Work order: Every line in the records below between the one holding "Trump hacia Latinoamérica ha estado" and the one holding "ción al Congreso de su país de derogar la", inclusive, is to be set down exactly; all other lines are to be left out.

Dataset entries:

+ + + + +

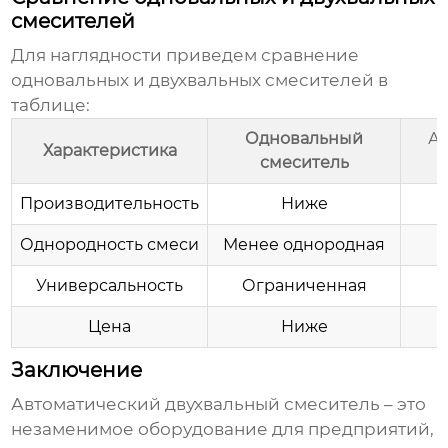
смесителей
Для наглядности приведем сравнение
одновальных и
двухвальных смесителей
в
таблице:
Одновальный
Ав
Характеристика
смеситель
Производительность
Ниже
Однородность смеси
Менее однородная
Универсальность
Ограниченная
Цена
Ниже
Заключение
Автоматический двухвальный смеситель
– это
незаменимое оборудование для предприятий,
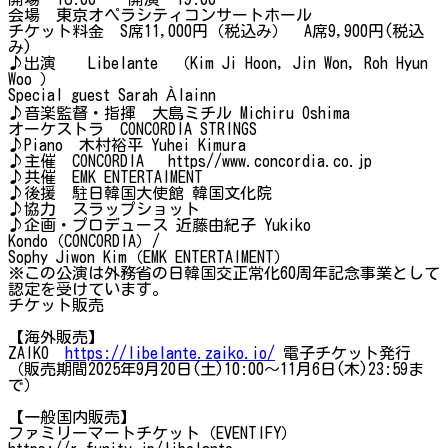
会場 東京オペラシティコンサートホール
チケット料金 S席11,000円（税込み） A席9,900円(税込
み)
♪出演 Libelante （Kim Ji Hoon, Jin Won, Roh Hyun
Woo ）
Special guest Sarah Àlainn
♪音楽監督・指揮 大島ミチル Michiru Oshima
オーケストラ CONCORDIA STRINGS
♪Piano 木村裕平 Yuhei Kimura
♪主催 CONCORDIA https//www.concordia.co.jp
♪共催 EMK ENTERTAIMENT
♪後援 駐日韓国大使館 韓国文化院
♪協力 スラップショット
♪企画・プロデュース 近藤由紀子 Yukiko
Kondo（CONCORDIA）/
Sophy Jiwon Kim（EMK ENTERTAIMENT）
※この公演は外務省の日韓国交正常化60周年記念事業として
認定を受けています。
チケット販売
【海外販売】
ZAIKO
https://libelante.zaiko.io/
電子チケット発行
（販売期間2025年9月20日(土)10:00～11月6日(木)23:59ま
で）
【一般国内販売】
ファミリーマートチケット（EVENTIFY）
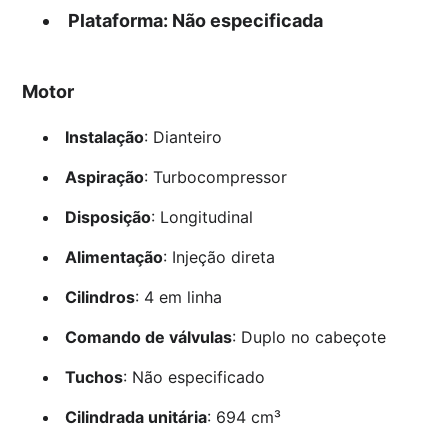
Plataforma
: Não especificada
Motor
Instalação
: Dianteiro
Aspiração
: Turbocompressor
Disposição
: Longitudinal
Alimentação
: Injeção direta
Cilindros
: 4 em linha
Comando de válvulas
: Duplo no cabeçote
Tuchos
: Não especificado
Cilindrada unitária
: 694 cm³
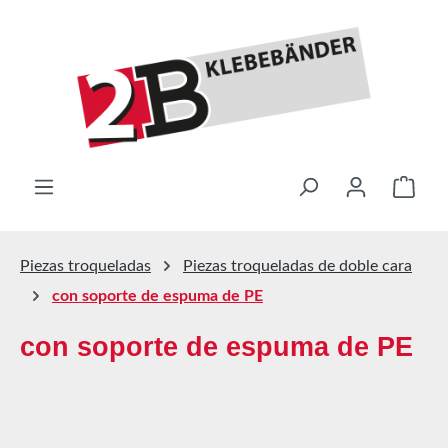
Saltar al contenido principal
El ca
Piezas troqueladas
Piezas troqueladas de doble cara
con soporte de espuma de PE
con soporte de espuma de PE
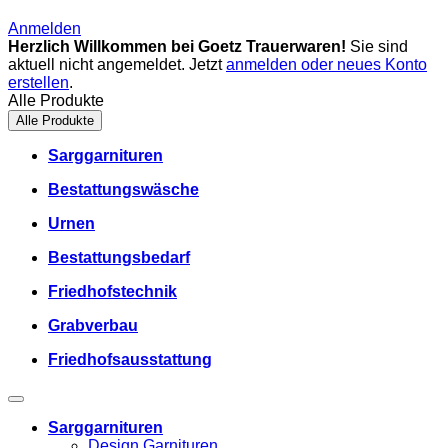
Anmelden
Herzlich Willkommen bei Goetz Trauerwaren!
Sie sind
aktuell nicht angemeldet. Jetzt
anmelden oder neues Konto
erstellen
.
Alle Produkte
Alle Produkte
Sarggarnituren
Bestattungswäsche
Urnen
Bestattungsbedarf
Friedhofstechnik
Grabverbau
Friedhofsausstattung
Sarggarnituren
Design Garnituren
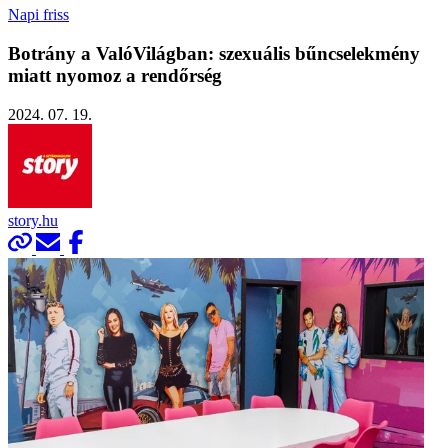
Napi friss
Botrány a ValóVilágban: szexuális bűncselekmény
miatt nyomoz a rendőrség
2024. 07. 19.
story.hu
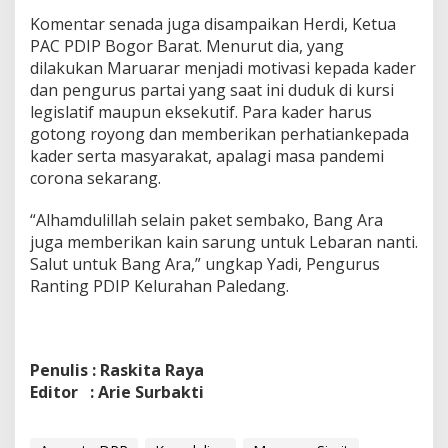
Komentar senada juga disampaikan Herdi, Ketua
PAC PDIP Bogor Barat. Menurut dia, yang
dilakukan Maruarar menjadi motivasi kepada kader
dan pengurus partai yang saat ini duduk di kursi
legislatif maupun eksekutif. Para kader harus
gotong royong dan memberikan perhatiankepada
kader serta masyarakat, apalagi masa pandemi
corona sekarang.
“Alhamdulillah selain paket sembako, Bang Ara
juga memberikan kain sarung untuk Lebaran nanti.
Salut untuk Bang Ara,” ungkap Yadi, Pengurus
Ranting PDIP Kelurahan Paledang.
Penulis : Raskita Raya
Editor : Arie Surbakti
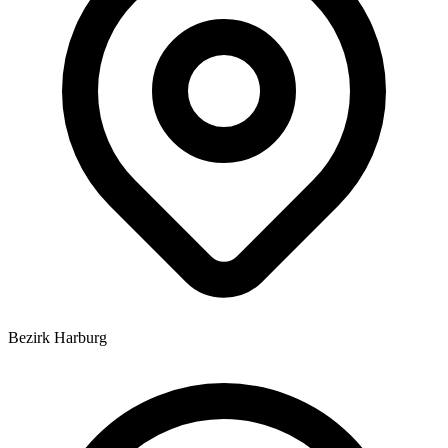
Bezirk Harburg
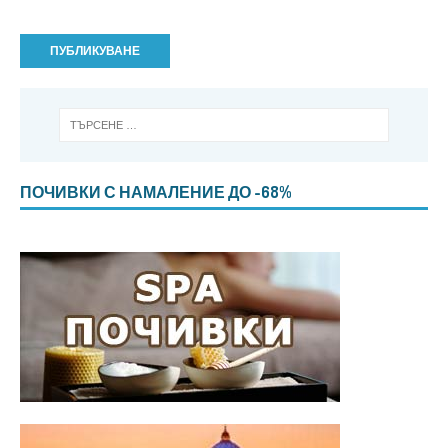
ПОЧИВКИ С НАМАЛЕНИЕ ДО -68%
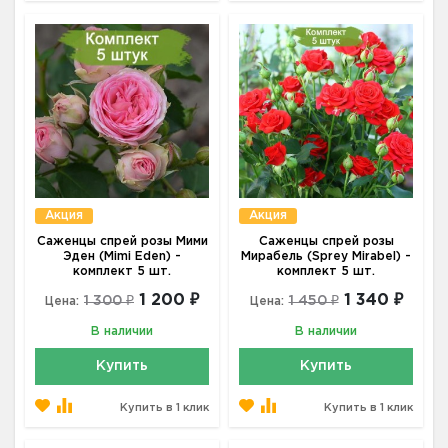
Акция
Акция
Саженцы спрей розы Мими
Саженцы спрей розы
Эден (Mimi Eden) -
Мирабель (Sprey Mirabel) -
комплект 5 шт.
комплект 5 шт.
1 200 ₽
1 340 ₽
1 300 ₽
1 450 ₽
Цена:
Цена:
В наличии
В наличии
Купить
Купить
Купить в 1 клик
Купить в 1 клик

+ + + + +

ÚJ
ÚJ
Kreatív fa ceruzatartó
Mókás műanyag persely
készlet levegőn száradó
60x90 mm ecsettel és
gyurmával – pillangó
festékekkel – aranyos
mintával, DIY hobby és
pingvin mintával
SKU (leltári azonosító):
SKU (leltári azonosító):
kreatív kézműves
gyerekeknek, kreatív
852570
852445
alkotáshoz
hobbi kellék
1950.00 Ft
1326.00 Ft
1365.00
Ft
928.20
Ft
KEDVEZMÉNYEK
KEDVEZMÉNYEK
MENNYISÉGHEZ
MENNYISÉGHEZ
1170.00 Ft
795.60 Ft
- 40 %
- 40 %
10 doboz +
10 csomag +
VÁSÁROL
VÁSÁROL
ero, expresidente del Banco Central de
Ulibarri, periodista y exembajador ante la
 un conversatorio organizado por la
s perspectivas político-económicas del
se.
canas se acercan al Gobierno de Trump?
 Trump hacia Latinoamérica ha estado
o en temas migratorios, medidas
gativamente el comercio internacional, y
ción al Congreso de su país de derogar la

+ + + + +

Exercise answer:
 Trump hacia Latinoamérica ha estado
o en temas migratorios, medidas
gativamente el comercio internacional, y
ción al Congreso de su país de derogar la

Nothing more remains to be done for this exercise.